— START OF Selected extract —

This expression involves the distribution of {p_{\mathbf{c}}(x)} and {p_{\mathbf{c}}'(x)}. To evaluate this we use the following lemma

Lemma 4 (Bernstein limit result) If {\alpha_j}, {\beta_j}, {j=0,1, \ldots, n-1}, are real numbers with {\sum_j \alpha_j^2 = \alpha}, {\sum_j\beta_j^2=\beta}, {\sum_{j}\alpha_j\beta_j = \gamma} and if {\Delta = \alpha\beta - \gamma^2}, then the joint probability distribution function of {\alpha_0 x_0 + \cdots + \alpha_{n-1}x_{n-1}} and {\beta_0x_0+\cdots + \beta_{n-1}x_{n-1}} is equal to

\displaystyle  		\frac{1}{\pi\sqrt{\Delta}}e^{-(\beta u^2 - 2\gamma uv + \alpha v^2)/\Delta}, 	\ \ \ \ \ (14)

where {x_j}, {j=0,1,\ldots, n-1} are distributed according to {\frac{e^{-u^2}}{\sqrt{\pi}}}.

Proof: This follows from a limit theorem of Bernstein (basically one just applies a central limit theorem-type argument to the characteristic function and keeps track of the mutual independence of {p_{\mathbf{c}}(x)} and {p_{\mathbf{c}}'(x)}…) BTW: does anyone know a more modern reference than this? \Box

 

4. Completing the proof

Now we know the joint distribution function for {p_{\mathbf{c}}(x)} and {p_{\mathbf{c}}'(x)} we are almost done: Proof: (of main theorem). Use the Bernstein limit lemma to write

\displaystyle  		\mathbb{E}_{\mathbf{c}}\left[\delta(p_{\mathbf{c}}(x))|p_{\mathbf{c}}'(x)|\right] =

\displaystyle  \frac{1}{\pi\sqrt{\Delta}}\int_{-\infty}^\infty \int_{-\infty}^\infty \delta(u)|v|e^{-(\beta u^2 - 2\gamma uv + \alpha v^2)/\Delta}\,dudv, 	\ \ \ \ \ (15)

where now {\alpha = \sum_{j=0}^{n-1} x^j}, {\beta = \sum_{j=0}^{n-1} jx^{j-1}}, and {\gamma = \sum_{j=0}^{n-1} jx^{2j-1}}. This reduces to

\displaystyle  		\mathbb{E}_{\mathbf{c}}\left[\delta(p_{\mathbf{c}}(x))|p_{\mathbf{c}}'(x)|\right] = \frac{1}{\pi\sqrt{\Delta}}\int_{-\infty}^\infty |v|e^{-\alpha v^2/\Delta}dv. 	\ \ \ \ \ (16)

— END OF Selected extract —
— START OF Source data —

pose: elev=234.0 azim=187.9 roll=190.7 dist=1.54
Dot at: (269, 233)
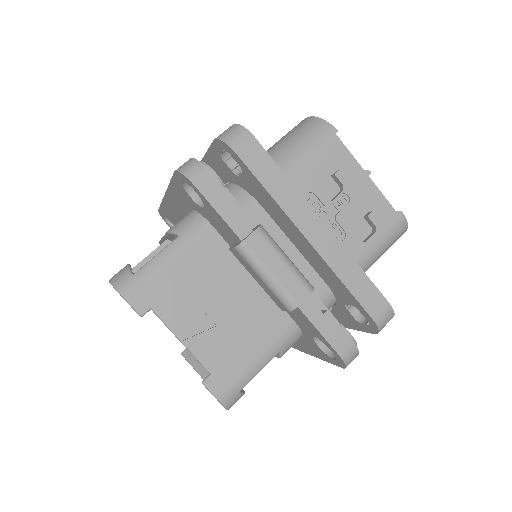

— END OF Source data —

[What you need to do] Continue the derivation built on the Bernstein limit lemma, picking up right after its final equation.

[Output for this exercise]
Carrying out this integral gives us

\displaystyle  		\mathbb{E}_{\mathbf{c}}\left[\delta(p_{\mathbf{c}}(x))|p_{\mathbf{c}}'(x)|\right] = \frac{\sqrt{\Delta}}{\alpha\pi}. 	\ \ \ \ \ (17)

Now, an elementary summation gives us that

\displaystyle  		\Delta = \frac{x^{4n} - n^2x^{2(n+1)}+2(n^2-1)x^{2n}-n^2x^{2(n-1)} + 1}{(x^2-1)^4}. 	\ \ \ \ \ (18)

Substituting this into our original integral (11) gives us

\displaystyle  		\mathbb{E}_{\mathbf{c}}[N_n] =

\displaystyle  \frac{1}{\pi}\int_{-\infty}^\infty \frac{\sqrt{x^{4n} - n^2x^{2(n+1)}+2(n^2-1)x^{2n}-n^2x^{2(n-1)} + 1}}{(x^2-1)^2(1+x^2+\cdots+x^{2n-2})}\, dx. 	\ \ \ \ \ (19)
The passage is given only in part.